• WRITTEN PROBLEM 1
In the state papers extract, to what day was the coronation of the Sovereign lady deferred?
• WRITTEN PROBLEM 2
Please write the next part of the state papers extract, starting after its final line.

• EXTRACT
┄┄┄┄┄┄┄┄┄┄┄┄┄┄┄┄┄┄┄┄

Pp. 3. Add. Sealed. Endd. : 1543.
6 Sept.
Sadler State Papers. I. 284.
139. The Cardinal of Scotland and Others to Angus.
Having consulted here for the common weal, for setting forth their Sovereign lady's authority, and for justice and policy to be had among her lieges, they sent certain articles to my lord Governor and received others from him which they gladly subscribed; and, thereupon, his Grace came and met the Cardinal and earl of Murray. With them he agreed so well that he has come to this town, and knows their unfeigned mind to appease all discords; as, they believe, the lord Governor has written to Angus. Exhort and pray him to set aside "all scruple of displeasure" and, the coronation of our Sovereign lady being deferred to Sunday, 9 Sept., be here against that day. Stirling, 6 Sept. Original signed by the Cardinal, the Chancellor, P. bp. of Murray, George earl of Huntley and the earl of Argyle.
Headed : From the Cardinal and his faction to the earl of Angus, 6th September 1543.
6 Sept.
R. O. St. P. IX., 497.
140. Wotton to Henry VIII.

┄┄┄┄┄┄┄┄┄┄┄┄┄┄┄┄┄┄┄┄

• RECORDED INFORMATION
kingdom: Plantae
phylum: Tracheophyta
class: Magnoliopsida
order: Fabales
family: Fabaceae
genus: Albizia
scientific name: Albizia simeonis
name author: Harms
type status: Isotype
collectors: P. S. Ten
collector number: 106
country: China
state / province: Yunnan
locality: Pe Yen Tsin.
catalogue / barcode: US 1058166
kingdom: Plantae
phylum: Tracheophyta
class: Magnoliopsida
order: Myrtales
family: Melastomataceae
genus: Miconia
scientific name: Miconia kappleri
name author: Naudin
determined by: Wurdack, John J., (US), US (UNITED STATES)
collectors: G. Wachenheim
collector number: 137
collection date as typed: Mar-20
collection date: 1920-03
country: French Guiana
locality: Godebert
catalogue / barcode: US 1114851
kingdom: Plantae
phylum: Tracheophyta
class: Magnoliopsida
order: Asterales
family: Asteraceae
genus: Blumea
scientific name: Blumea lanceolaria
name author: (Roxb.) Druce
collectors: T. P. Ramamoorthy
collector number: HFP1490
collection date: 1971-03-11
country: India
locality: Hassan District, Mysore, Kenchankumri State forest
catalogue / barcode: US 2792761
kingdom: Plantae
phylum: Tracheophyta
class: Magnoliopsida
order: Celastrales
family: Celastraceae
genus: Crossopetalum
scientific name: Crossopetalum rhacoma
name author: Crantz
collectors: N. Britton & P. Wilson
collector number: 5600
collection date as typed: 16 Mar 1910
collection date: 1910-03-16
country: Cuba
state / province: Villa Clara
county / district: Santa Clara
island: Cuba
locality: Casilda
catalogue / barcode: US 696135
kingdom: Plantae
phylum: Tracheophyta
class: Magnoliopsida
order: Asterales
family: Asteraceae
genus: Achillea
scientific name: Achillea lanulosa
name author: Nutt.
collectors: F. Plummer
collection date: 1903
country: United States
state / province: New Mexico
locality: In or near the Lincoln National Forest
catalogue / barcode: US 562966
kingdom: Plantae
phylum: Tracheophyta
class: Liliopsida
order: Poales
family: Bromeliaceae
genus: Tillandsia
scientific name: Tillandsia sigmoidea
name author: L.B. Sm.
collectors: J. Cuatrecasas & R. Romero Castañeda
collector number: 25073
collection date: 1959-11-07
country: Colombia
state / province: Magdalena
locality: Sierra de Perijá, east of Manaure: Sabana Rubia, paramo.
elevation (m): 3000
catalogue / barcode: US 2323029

┄┄┄┄┄┄┄┄┄┄┄┄┄┄┄┄┄┄┄┄

• RIGHT ANSWER 1
Sunday, 9 Sept.

• RIGHT ANSWER 2
The Regent met the Emperor at Hoerne and, after long conference, went to Rumonde and returned to Hoerne; where she probably awaits the conclusion of this matter of Venlo, although President Score, who is with her, sends Wotton word that she will he here on Friday next. All Juliers is sworn to the Emperor, and of Gelders the towns of Rumonde, Herclens, Nieustadt, Montford, Wachtendonk, Strale and Geldre. The garrison in Venlo intend to defend the town, but the townsmen would fain yield. "The Emperor is full determined to tempt the fortune again at Venlo, and to make battery on three sides of the town." Doubts whether it will make much defence, although strong; for the Duke's men are discouraged, as shown by Maynard van Hame, their best captain, abandoning Sittaert which might well have been defended. Many towns of Cleves have brought their keys to the Emperor, as Cleves (which is not defensible) and Goch, which is strong. Mons. de Bure and Mons. de Brederode have been in the Velow. or lower part of Gelderland, where they might now do the Emperor great service. "The old lady Duchess of Cleves is departed this world raging and in a manner out of her wits (as it is reported) for spite and anger of the loss of her country." Coming from her burial, the Duke "fell out with certain of his Council and would have slain one or two of them." The French ambassador with him, a Spaniard of the house of Mendosa whom the Emperor appointed to wait upon the French Queen, is in great danger; for the Duke, Council and all the people cry out upon him for promising that the French king would be with them before the Emperor's arrival. The Emperor has now too many with him for Geldreland, and intends to send part of his men to oppose the French king in Luxembourg.
Shepperius, passing this way yesterday from the camp in Hainault, reported that the army had left their camp, marched 7 or 8 leagues into France, and besieged Bohain, a town of Madame de Vendosme, which surrendered to the Spaniards, so that when the Englishmen and lantzknechts entered by the breach on the other side they found the Spaniards in possession. They have burnt it and retired. Lovain, 6 Sept. 1543.
Hol., pp. 3. Add. Endd.
7 Sept.
Add. MS. 32,652, f. 49. B. M. Hamilton Papers, II. No. 17.
141. Suffolk and Tunstall to the Council.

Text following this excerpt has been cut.